我正在尝试从网站下载图像,然后能够根据它们各自的描述将这些图像分类到文件夹中。在我的脚本中,我到达了解析HTML标签并获得所需的必要信息(每个图像的URL和该图像的描述)的那一部分。我还在此脚本中添加了另外两列,即每个文件的名称以及包含文件下载名称和文件夹的完整路径。我现在停留在我想做的下一部分上。我希望能够检查文件夹是否已经存在,并在相同的if语句中检查文件名是否已经存在。如果这两个都是正确的,则脚本将移至下一个链接。如果文件不存在,则它将创建文件夹并在那时下载文件。我要执行的下一部分是一个Elif,该文件夹不存在,然后它将创建该文件夹并下载文件。我在下面概述了我希望本节执行的操作。我遇到的问题是我不知道如何下载文件或如何检查它们。如果我要从多个列表中提取信息,我也不知道它将如何工作。对于每个链接,如果下载了文件,则必须从csv的另一列(即另一个列表)中提取完整路径和名称,而我不知道如何设置它才能做到这一点。有人可以帮忙吗... !!!

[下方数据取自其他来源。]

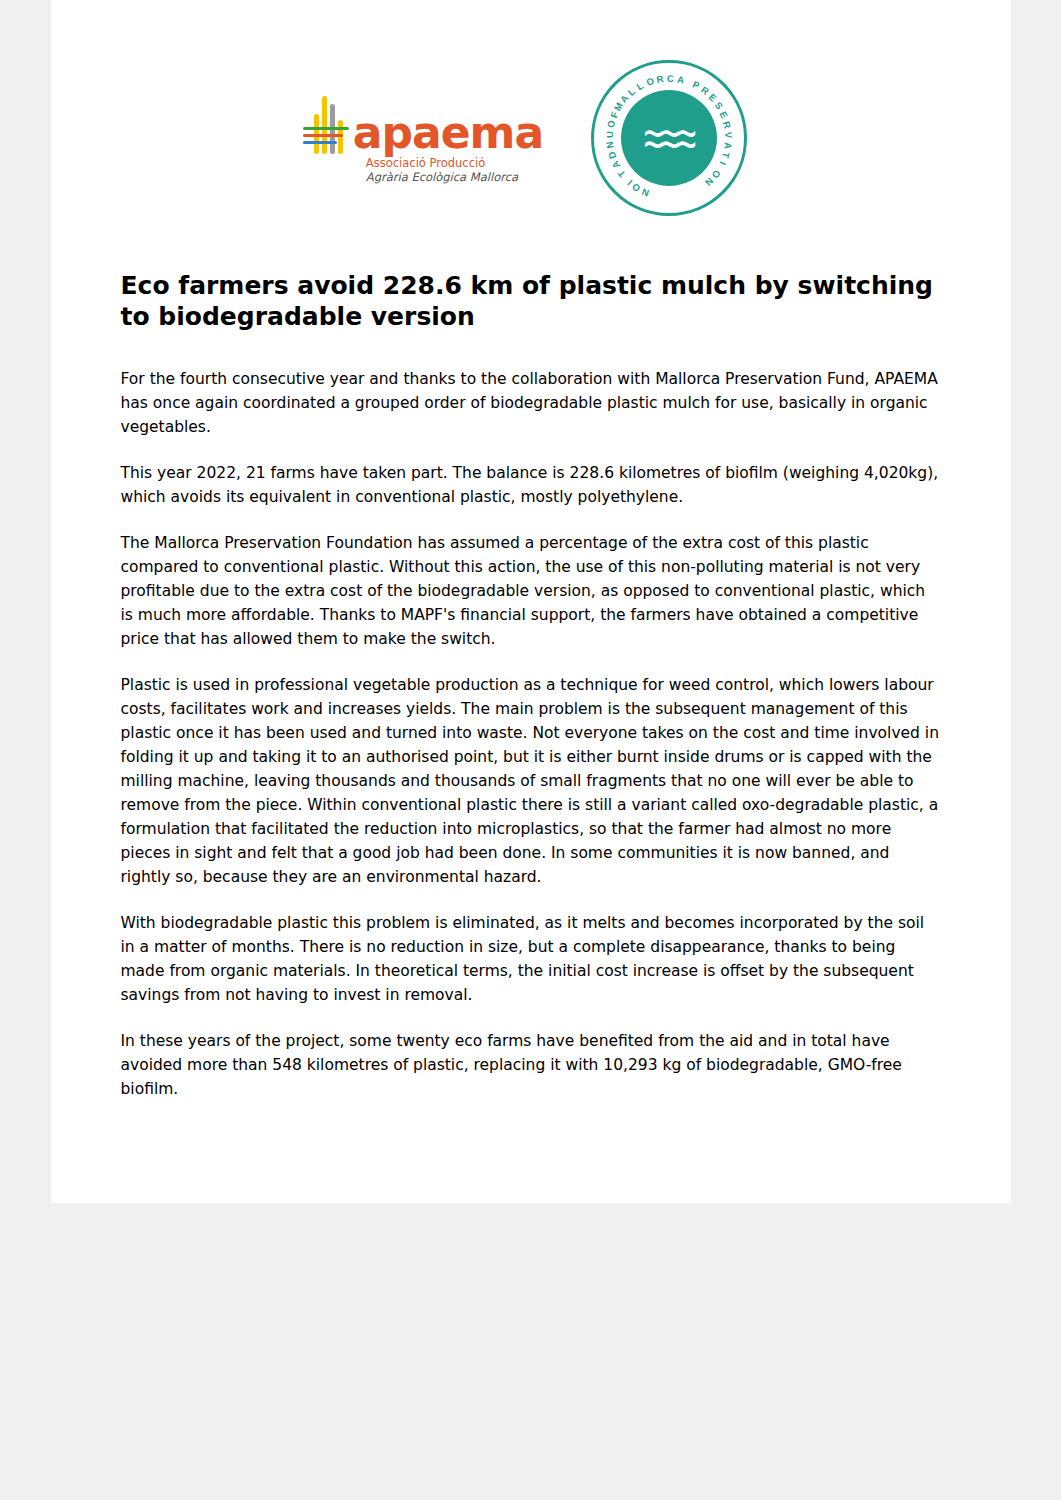apaema
Associació Producció Agrària Ecològica Mallorca
M A L L O R C A P R E S E R V A T I O N N O I T A D N U O F
≈≈≈
Eco farmers avoid 228.6 km of plastic mulch by switching to biodegradable version
For the fourth consecutive year and thanks to the collaboration with Mallorca Preservation Fund, APAEMA has once again coordinated a grouped order of biodegradable plastic mulch for use, basically in organic vegetables.
This year 2022, 21 farms have taken part. The balance is 228.6 kilometres of biofilm (weighing 4,020kg), which avoids its equivalent in conventional plastic, mostly polyethylene.
The Mallorca Preservation Foundation has assumed a percentage of the extra cost of this plastic compared to conventional plastic. Without this action, the use of this non-polluting material is not very profitable due to the extra cost of the biodegradable version, as opposed to conventional plastic, which is much more affordable. Thanks to MAPF's financial support, the farmers have obtained a competitive price that has allowed them to make the switch.
Plastic is used in professional vegetable production as a technique for weed control, which lowers labour costs, facilitates work and increases yields. The main problem is the subsequent management of this plastic once it has been used and turned into waste. Not everyone takes on the cost and time involved in folding it up and taking it to an authorised point, but it is either burnt inside drums or is capped with the milling machine, leaving thousands and thousands of small fragments that no one will ever be able to remove from the piece. Within conventional plastic there is still a variant called oxo-degradable plastic, a formulation that facilitated the reduction into microplastics, so that the farmer had almost no more pieces in sight and felt that a good job had been done. In some communities it is now banned, and rightly so, because they are an environmental hazard.
With biodegradable plastic this problem is eliminated, as it melts and becomes incorporated by the soil in a matter of months. There is no reduction in size, but a complete disappearance, thanks to being made from organic materials. In theoretical terms, the initial cost increase is offset by the subsequent savings from not having to invest in removal.
In these years of the project, some twenty eco farms have benefited from the aid and in total have avoided more than 548 kilometres of plastic, replacing it with 10,293 kg of biodegradable, GMO-free biofilm.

我的代码(直到我坚持的那一部分)在本节下面,概述了我想对脚本的下一部分进行的操作。
for elem in full_links
if full_path exists
run test for if file name exists
if file name exists = true
move onto the next file
if last file in list
break
elif file name exists = false
download image to location with with name in list
elif full_path does not exist
download image with file path and name
到目前为止我完成的代码:
from bs4 import BeautifulSoup
from bs4 import SoupStrainer
from pip._vendor import requests
import csv
import time
import urllib.request
import pandas as pd
import wget
URL = 'https://www.baps.org/Vicharan'
content = requests.get(URL)
soup = BeautifulSoup(content.text, 'html.parser')
#create a csv
f=csv.writer(open('crawl3.csv' , 'w'))
f.writerow(['description' , 'full_link', 'name','full_path' , 'full_path_with_jpg_name'])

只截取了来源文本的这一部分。